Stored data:
:::::

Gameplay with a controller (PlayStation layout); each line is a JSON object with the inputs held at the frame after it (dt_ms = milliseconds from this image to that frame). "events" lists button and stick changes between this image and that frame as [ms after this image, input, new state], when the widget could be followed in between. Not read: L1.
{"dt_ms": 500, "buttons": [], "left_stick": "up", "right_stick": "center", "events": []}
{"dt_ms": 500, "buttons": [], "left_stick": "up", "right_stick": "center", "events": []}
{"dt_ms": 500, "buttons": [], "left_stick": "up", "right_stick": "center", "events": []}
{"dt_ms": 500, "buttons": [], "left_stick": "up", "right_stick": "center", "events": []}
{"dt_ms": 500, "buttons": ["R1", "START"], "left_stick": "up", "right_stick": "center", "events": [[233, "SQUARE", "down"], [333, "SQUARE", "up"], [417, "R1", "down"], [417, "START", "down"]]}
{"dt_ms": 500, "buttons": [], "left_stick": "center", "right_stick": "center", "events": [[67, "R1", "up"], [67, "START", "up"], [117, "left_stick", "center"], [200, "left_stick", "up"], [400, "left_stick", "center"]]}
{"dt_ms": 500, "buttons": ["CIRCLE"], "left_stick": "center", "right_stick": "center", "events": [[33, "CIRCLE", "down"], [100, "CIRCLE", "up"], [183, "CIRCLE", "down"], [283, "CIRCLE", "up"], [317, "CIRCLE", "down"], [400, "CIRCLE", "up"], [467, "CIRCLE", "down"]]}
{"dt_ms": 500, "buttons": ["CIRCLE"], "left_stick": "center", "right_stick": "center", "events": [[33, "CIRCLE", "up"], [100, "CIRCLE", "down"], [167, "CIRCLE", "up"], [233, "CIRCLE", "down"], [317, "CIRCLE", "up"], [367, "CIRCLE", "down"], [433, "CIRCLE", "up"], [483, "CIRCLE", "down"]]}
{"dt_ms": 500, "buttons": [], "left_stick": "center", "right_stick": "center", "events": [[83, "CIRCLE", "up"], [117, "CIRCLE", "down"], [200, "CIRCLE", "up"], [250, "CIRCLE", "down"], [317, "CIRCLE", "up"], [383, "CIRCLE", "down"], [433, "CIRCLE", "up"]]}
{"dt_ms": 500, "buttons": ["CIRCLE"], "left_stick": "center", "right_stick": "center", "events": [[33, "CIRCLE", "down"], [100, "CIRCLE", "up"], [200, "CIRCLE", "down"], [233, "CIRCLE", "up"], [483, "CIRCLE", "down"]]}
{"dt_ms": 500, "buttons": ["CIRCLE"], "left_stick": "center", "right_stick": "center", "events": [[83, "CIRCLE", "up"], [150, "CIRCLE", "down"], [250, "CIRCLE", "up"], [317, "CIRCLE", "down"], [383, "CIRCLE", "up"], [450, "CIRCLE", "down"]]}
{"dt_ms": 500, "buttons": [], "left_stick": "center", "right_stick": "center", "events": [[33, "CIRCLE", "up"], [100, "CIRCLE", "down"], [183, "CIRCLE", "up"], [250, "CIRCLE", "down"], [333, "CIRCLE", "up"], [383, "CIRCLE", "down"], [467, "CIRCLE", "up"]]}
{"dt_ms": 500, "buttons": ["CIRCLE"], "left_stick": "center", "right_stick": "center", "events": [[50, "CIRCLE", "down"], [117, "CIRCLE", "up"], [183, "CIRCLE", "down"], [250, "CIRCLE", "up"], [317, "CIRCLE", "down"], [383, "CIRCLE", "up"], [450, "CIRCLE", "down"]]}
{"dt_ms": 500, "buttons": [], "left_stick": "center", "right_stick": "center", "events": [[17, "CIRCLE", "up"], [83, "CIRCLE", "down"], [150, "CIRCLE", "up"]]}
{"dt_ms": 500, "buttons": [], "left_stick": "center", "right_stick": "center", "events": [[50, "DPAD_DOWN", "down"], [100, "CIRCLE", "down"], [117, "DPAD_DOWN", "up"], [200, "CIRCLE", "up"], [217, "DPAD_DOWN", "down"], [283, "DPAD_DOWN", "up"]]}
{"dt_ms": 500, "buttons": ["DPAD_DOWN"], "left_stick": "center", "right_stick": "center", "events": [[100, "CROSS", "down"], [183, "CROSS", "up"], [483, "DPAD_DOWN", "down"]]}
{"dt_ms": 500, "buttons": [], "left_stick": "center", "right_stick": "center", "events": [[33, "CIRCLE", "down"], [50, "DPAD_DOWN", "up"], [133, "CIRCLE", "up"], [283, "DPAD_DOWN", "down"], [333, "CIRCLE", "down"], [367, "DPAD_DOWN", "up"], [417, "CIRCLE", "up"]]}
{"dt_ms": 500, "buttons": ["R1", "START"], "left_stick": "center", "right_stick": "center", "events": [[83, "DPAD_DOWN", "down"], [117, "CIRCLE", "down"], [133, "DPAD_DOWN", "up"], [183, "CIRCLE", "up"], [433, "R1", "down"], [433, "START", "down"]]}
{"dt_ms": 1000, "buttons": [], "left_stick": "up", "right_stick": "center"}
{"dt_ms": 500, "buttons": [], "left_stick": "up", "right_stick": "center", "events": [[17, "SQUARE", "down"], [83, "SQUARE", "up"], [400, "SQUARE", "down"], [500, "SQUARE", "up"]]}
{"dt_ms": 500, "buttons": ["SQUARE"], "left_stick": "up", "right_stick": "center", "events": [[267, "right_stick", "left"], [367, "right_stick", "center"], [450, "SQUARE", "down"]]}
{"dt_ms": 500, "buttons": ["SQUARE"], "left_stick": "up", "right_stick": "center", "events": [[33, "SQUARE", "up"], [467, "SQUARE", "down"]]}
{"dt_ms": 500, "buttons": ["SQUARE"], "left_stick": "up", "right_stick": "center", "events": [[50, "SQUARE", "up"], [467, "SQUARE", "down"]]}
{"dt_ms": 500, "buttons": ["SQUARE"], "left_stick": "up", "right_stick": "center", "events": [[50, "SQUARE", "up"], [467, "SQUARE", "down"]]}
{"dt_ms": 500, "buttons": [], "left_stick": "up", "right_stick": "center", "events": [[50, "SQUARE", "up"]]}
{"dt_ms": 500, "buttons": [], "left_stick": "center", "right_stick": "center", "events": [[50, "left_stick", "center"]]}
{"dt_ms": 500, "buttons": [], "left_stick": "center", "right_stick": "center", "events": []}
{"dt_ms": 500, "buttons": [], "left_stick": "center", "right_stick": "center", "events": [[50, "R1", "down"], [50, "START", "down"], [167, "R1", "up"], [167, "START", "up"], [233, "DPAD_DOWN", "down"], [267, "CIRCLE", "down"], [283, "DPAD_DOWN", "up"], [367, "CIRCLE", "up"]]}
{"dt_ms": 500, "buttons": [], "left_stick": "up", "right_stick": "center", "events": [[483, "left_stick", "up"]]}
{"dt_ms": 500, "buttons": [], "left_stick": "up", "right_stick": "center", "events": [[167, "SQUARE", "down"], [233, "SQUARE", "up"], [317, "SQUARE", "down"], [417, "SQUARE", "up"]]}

:::::

INSTRUCTIONS FOR THE TASK: Every record is to be written out verbatim.

OUTPUT FOR THIS TASK:
Gameplay with a controller (PlayStation layout); each line is a JSON object with the inputs held at the frame after it (dt_ms = milliseconds from this image to that frame). "events" lists button and stick changes between this image and that frame as [ms after this image, input, new state], when the widget could be followed in between. Not read: L1.
{"dt_ms": 500, "buttons": [], "left_stick": "up", "right_stick": "center", "events": []}
{"dt_ms": 500, "buttons": [], "left_stick": "up", "right_stick": "center", "events": []}
{"dt_ms": 500, "buttons": [], "left_stick": "up", "right_stick": "center", "events": []}
{"dt_ms": 500, "buttons": [], "left_stick": "up", "right_stick": "center", "events": []}
{"dt_ms": 500, "buttons": ["R1", "START"], "left_stick": "up", "right_stick": "center", "events": [[233, "SQUARE", "down"], [333, "SQUARE", "up"], [417, "R1", "down"], [417, "START", "down"]]}
{"dt_ms": 500, "buttons": [], "left_stick": "center", "right_stick": "center", "events": [[67, "R1", "up"], [67, "START", "up"], [117, "left_stick", "center"], [200, "left_stick", "up"], [400, "left_stick", "center"]]}
{"dt_ms": 500, "buttons": ["CIRCLE"], "left_stick": "center", "right_stick": "center", "events": [[33, "CIRCLE", "down"], [100, "CIRCLE", "up"], [183, "CIRCLE", "down"], [283, "CIRCLE", "up"], [317, "CIRCLE", "down"], [400, "CIRCLE", "up"], [467, "CIRCLE", "down"]]}
{"dt_ms": 500, "buttons": ["CIRCLE"], "left_stick": "center", "right_stick": "center", "events": [[33, "CIRCLE", "up"], [100, "CIRCLE", "down"], [167, "CIRCLE", "up"], [233, "CIRCLE", "down"], [317, "CIRCLE", "up"], [367, "CIRCLE", "down"], [433, "CIRCLE", "up"], [483, "CIRCLE", "down"]]}
{"dt_ms": 500, "buttons": [], "left_stick": "center", "right_stick": "center", "events": [[83, "CIRCLE", "up"], [117, "CIRCLE", "down"], [200, "CIRCLE", "up"], [250, "CIRCLE", "down"], [317, "CIRCLE", "up"], [383, "CIRCLE", "down"], [433, "CIRCLE", "up"]]}
{"dt_ms": 500, "buttons": ["CIRCLE"], "left_stick": "center", "right_stick": "center", "events": [[33, "CIRCLE", "down"], [100, "CIRCLE", "up"], [200, "CIRCLE", "down"], [233, "CIRCLE", "up"], [483, "CIRCLE", "down"]]}
{"dt_ms": 500, "buttons": ["CIRCLE"], "left_stick": "center", "right_stick": "center", "events": [[83, "CIRCLE", "up"], [150, "CIRCLE", "down"], [250, "CIRCLE", "up"], [317, "CIRCLE", "down"], [383, "CIRCLE", "up"], [450, "CIRCLE", "down"]]}
{"dt_ms": 500, "buttons": [], "left_stick": "center", "right_stick": "center", "events": [[33, "CIRCLE", "up"], [100, "CIRCLE", "down"], [183, "CIRCLE", "up"], [250, "CIRCLE", "down"], [333, "CIRCLE", "up"], [383, "CIRCLE", "down"], [467, "CIRCLE", "up"]]}
{"dt_ms": 500, "buttons": ["CIRCLE"], "left_stick": "center", "right_stick": "center", "events": [[50, "CIRCLE", "down"], [117, "CIRCLE", "up"], [183, "CIRCLE", "down"], [250, "CIRCLE", "up"], [317, "CIRCLE", "down"], [383, "CIRCLE", "up"], [450, "CIRCLE", "down"]]}
{"dt_ms": 500, "buttons": [], "left_stick": "center", "right_stick": "center", "events": [[17, "CIRCLE", "up"], [83, "CIRCLE", "down"], [150, "CIRCLE", "up"]]}
{"dt_ms": 500, "buttons": [], "left_stick": "center", "right_stick": "center", "events": [[50, "DPAD_DOWN", "down"], [100, "CIRCLE", "down"], [117, "DPAD_DOWN", "up"], [200, "CIRCLE", "up"], [217, "DPAD_DOWN", "down"], [283, "DPAD_DOWN", "up"]]}
{"dt_ms": 500, "buttons": ["DPAD_DOWN"], "left_stick": "center", "right_stick": "center", "events": [[100, "CROSS", "down"], [183, "CROSS", "up"], [483, "DPAD_DOWN", "down"]]}
{"dt_ms": 500, "buttons": [], "left_stick": "center", "right_stick": "center", "events": [[33, "CIRCLE", "down"], [50, "DPAD_DOWN", "up"], [133, "CIRCLE", "up"], [283, "DPAD_DOWN", "down"], [333, "CIRCLE", "down"], [367, "DPAD_DOWN", "up"], [417, "CIRCLE", "up"]]}
{"dt_ms": 500, "buttons": ["R1", "START"], "left_stick": "center", "right_stick": "center", "events": [[83, "DPAD_DOWN", "down"], [117, "CIRCLE", "down"], [133, "DPAD_DOWN", "up"], [183, "CIRCLE", "up"], [433, "R1", "down"], [433, "START", "down"]]}
{"dt_ms": 1000, "buttons": [], "left_stick": "up", "right_stick": "center"}
{"dt_ms": 500, "buttons": [], "left_stick": "up", "right_stick": "center", "events": [[17, "SQUARE", "down"], [83, "SQUARE", "up"], [400, "SQUARE", "down"], [500, "SQUARE", "up"]]}
{"dt_ms": 500, "buttons": ["SQUARE"], "left_stick": "up", "right_stick": "center", "events": [[267, "right_stick", "left"], [367, "right_stick", "center"], [450, "SQUARE", "down"]]}
{"dt_ms": 500, "buttons": ["SQUARE"], "left_stick": "up", "right_stick": "center", "events": [[33, "SQUARE", "up"], [467, "SQUARE", "down"]]}
{"dt_ms": 500, "buttons": ["SQUARE"], "left_stick": "up", "right_stick": "center", "events": [[50, "SQUARE", "up"], [467, "SQUARE", "down"]]}
{"dt_ms": 500, "buttons": ["SQUARE"], "left_stick": "up", "right_stick": "center", "events": [[50, "SQUARE", "up"], [467, "SQUARE", "down"]]}
{"dt_ms": 500, "buttons": [], "left_stick": "up", "right_stick": "center", "events": [[50, "SQUARE", "up"]]}
{"dt_ms": 500, "buttons": [], "left_stick": "center", "right_stick": "center", "events": [[50, "left_stick", "center"]]}
{"dt_ms": 500, "buttons": [], "left_stick": "center", "right_stick": "center", "events": []}
{"dt_ms": 500, "buttons": [], "left_stick": "center", "right_stick": "center", "events": [[50, "R1", "down"], [50, "START", "down"], [167, "R1", "up"], [167, "START", "up"], [233, "DPAD_DOWN", "down"], [267, "CIRCLE", "down"], [283, "DPAD_DOWN", "up"], [367, "CIRCLE", "up"]]}
{"dt_ms": 500, "buttons": [], "left_stick": "up", "right_stick": "center", "events": [[483, "left_stick", "up"]]}
{"dt_ms": 500, "buttons": [], "left_stick": "up", "right_stick": "center", "events": [[167, "SQUARE", "down"], [233, "SQUARE", "up"], [317, "SQUARE", "down"], [417, "SQUARE", "up"]]}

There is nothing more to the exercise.